(PROVIDED ENTRIES Opens)

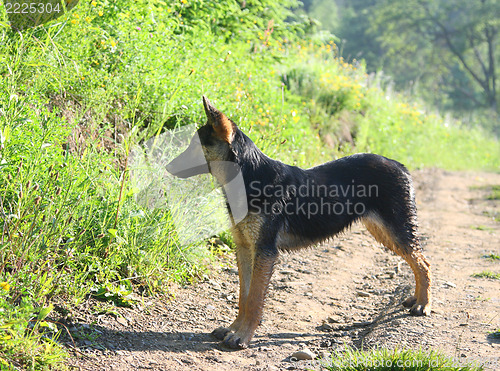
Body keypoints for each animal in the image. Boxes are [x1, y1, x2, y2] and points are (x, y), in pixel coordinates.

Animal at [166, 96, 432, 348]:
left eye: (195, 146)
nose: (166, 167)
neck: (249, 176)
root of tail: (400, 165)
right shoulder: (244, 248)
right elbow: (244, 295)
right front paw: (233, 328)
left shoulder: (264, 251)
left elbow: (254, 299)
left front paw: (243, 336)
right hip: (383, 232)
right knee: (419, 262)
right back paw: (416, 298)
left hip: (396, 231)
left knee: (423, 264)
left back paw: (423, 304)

(PROVIDED ENTRIES Closes)
(PROVIDED ENTRIES Opens)

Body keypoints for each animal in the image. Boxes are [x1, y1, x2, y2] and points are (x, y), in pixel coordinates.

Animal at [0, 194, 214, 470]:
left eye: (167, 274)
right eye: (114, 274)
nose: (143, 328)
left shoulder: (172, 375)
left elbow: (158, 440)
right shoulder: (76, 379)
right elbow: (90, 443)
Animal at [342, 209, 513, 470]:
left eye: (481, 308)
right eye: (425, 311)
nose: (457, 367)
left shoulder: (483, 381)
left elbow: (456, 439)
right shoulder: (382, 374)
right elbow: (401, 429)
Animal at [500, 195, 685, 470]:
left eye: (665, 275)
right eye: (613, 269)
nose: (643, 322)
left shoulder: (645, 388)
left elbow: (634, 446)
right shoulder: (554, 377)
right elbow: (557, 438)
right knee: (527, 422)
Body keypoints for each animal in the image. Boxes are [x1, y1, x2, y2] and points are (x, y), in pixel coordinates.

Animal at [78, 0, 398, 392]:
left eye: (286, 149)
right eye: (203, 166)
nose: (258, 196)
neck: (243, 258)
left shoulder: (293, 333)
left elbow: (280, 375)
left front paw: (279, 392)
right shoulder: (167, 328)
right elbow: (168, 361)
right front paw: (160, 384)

(PROVIDED ENTRIES Closes)
(PROVIDED ENTRIES Opens)

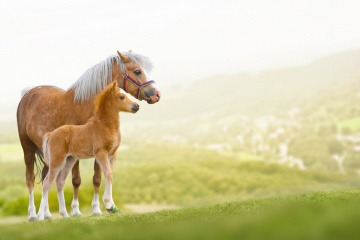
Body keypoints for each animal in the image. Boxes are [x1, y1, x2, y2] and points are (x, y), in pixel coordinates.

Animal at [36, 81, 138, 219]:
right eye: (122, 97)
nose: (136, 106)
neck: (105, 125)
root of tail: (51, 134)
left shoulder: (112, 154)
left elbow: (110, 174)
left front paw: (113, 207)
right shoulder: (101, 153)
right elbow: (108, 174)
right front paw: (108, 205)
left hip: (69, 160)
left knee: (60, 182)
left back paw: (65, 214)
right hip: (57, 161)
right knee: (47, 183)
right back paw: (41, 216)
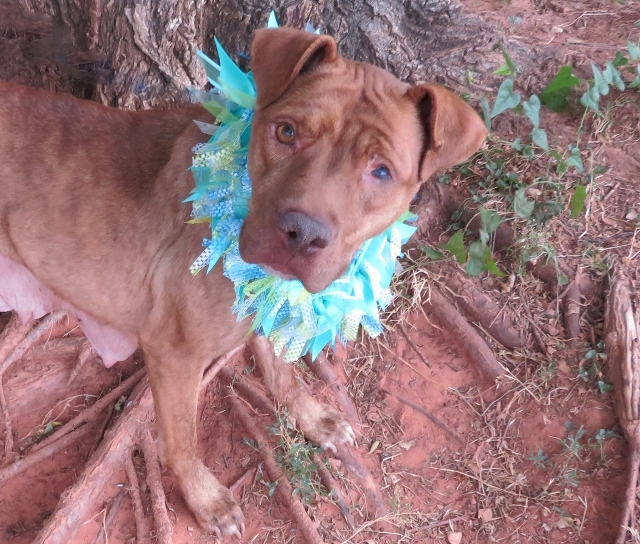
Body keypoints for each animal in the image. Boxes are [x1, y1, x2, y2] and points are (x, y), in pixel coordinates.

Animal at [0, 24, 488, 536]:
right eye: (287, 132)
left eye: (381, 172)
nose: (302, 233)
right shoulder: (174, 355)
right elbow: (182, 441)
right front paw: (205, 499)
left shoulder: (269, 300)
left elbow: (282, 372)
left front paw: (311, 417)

(PROVIDED ENTRIES Closes)

Every line in the data above that contains the word "front" should be copied.

right front paw: (233, 328)
left front paw: (243, 336)
left front paw: (279, 392)
right front paw: (160, 384)
left front paw: (113, 207)
right front paw: (108, 205)
right front paw: (205, 499)
left front paw: (311, 417)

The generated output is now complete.